**Exercise directions**
From the records below, please return each line that holds the word "Понедельник".

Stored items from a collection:
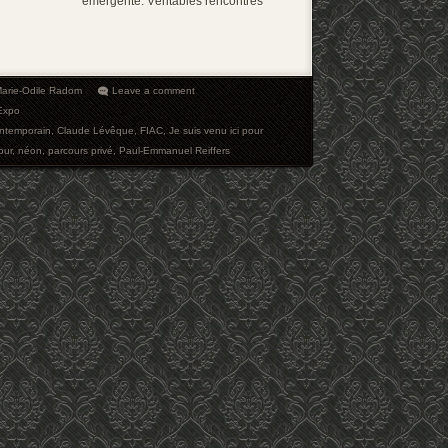
émergente. Véritables rencontres
arie-Odile Radom
Leave a comment
Expo
ontemporain
,
Claude Lévêque
,
FIAC
,
Je suis venu ici pour
our
,
néon
,
parcours privé
,
Paul-Emmanuel Reiffers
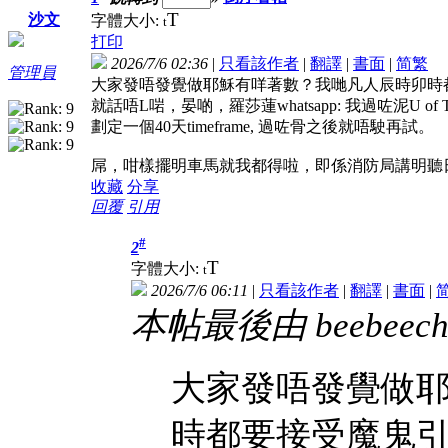
T
沙文
字體大小:
t
打印
2026/7/6 02:36
|
只看該作者
|
翻譯
|
書面
|
简
繁
管理員
大家發唔發覺做耶穌有咩著數？我哋凡人辰時卯時都
就話唔L啱，晏啲，羅莎蓮whatsapp: 我過咗泥U of
劃定一個40天timeframe, 過咗骨之後就唔駛再試。
屌，咁樣擺明車馬就我都得啦，即係消防局講明聽日3
收藏
分享
回覆
引用
#
2
T
字體大小:
t
2026/7/6 06:11
|
只看該作者
|
翻譯
|
書面
|
本帖最後由 beebeechan
大家發唔發覺做
時都要接受魔鬼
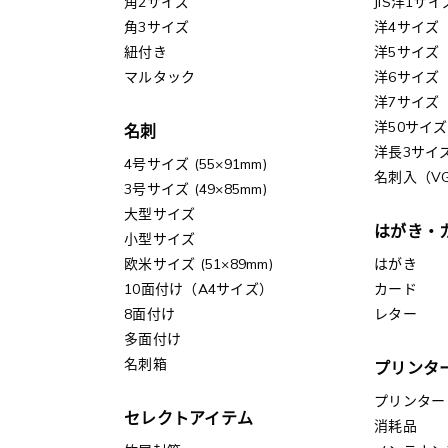
角2サイズ
JIS洋1サイ
角3サイズ
洋4サイズ
紐付き
洋5サイズ
マルタック
洋6サイズ
洋7サイズ
洋50サイズ
名刺
洋長3サイ
4号サイズ (55×91mm)
名刺入（V
3号サイズ (49×85mm)
大型サイズ
はがき・
小型サイズ
欧米サイズ (51×89mm)
はがき
10面付け（A4サイズ）
カード
8面付け
レター
多面付け
名刺箱
プリンタ
プリンター
セレクトアイテム
消耗品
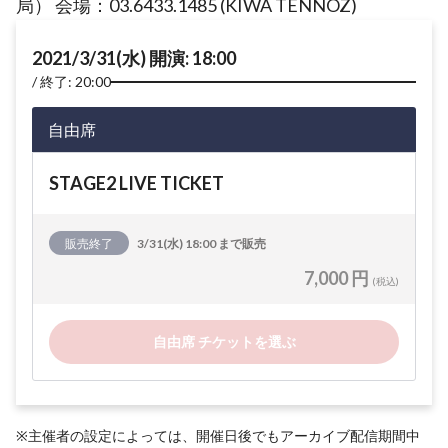
局） 会場：03.6433.1485 (KIWA TENNOZ)
2021/3/31(水) 開演: 18:00
終了: 20:00
自由席
STAGE2 LIVE TICKET
販売終了
3/31(水) 18:00 まで販売
7,000 円
(税込)
自由席 チケットを選ぶ
※主催者の設定によっては、開催日後でもアーカイブ配信期間中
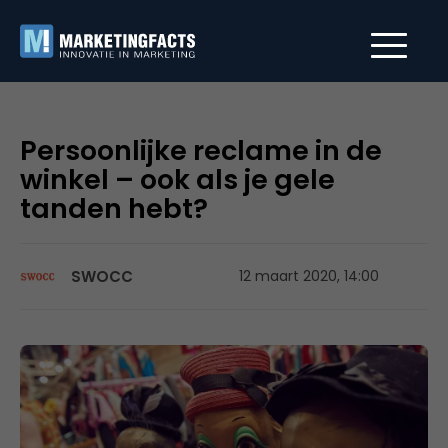
Persoonlijke reclame in de
winkel – ook als je gele
tanden hebt?
SWOCC
12 maart 2020, 14:00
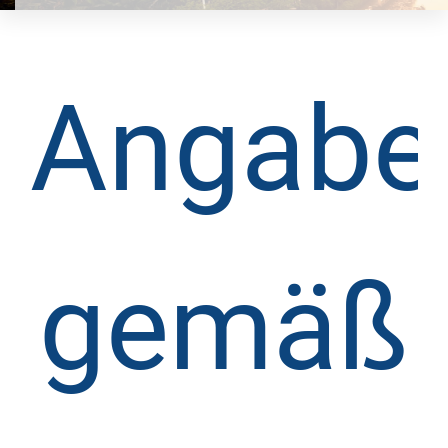
Angabe
gemäß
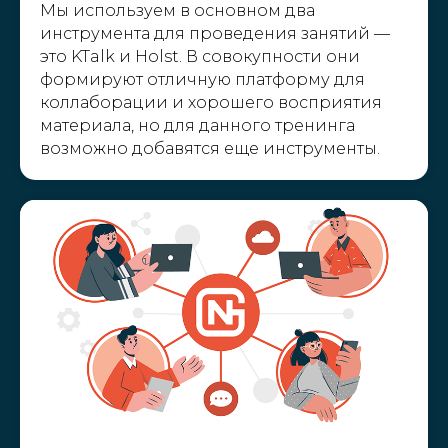
Мы используем в основном два
инструмента для проведения занятий —
это KTalk и Holst. В совокупности они
формируют отличную платформу для
коллаборации и хорошего восприятия
материала, но для данного тренинга
возможно добавятся еще инструменты.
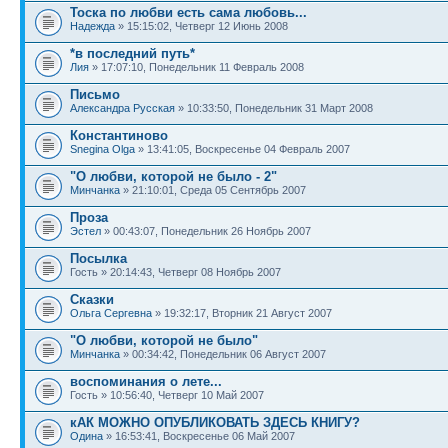
Тоска по любви есть сама любовь...
Надежда
» 15:15:02, Четверг 12 Июнь 2008
*в последний путь*
Лия
» 17:07:10, Понедельник 11 Февраль 2008
Письмо
Александра Русская
» 10:33:50, Понедельник 31 Март 2008
Константиново
Snegina Olga
» 13:41:05, Воскресенье 04 Февраль 2007
"О любви, которой не было - 2"
Минчанка
» 21:10:01, Среда 05 Сентябрь 2007
Проза
Эстел
» 00:43:07, Понедельник 26 Ноябрь 2007
Посылка
Гость » 20:14:43, Четверг 08 Ноябрь 2007
Сказки
Ольга Сергевна
» 19:32:17, Вторник 21 Август 2007
"О любви, которой не было"
Минчанка
» 00:34:42, Понедельник 06 Август 2007
воспоминания о лете...
Гость » 10:56:40, Четверг 10 Май 2007
кАК МОЖНО ОПУБЛИКОВАТЬ ЗДЕСЬ КНИГУ?
Одина
» 16:53:41, Воскресенье 06 Май 2007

**Finished task**
» 17:07:10, Понедельник 11 Февраль 2008
» 10:33:50, Понедельник 31 Март 2008
» 00:43:07, Понедельник 26 Ноябрь 2007
» 00:34:42, Понедельник 06 Август 2007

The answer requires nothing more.